START RECORDS SHOWN
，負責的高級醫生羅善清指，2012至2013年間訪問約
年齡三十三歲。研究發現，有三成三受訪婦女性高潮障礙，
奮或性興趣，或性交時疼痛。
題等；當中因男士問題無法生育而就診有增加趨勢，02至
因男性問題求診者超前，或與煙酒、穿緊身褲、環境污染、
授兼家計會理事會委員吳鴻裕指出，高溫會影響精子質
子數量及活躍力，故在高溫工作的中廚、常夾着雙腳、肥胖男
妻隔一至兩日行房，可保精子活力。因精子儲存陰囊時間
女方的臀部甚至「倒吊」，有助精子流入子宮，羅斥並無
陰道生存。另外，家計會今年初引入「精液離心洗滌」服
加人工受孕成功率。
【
END RECORDS SHOWN
■ AIM OF THE EXERCISE ■
Please let your answer be exactly the lines from the one holding "妻隔一至兩日行房，可保精子活力。因精子儲存陰囊時間" through the last line of the entries above, both ends included.

■ RESULT FOR THIS TASK ■
妻隔一至兩日行房，可保精子活力。因精子儲存陰囊時間
女方的臀部甚至「倒吊」，有助精子流入子宮，羅斥並無
陰道生存。另外，家計會今年初引入「精液離心洗滌」服
加人工受孕成功率。
【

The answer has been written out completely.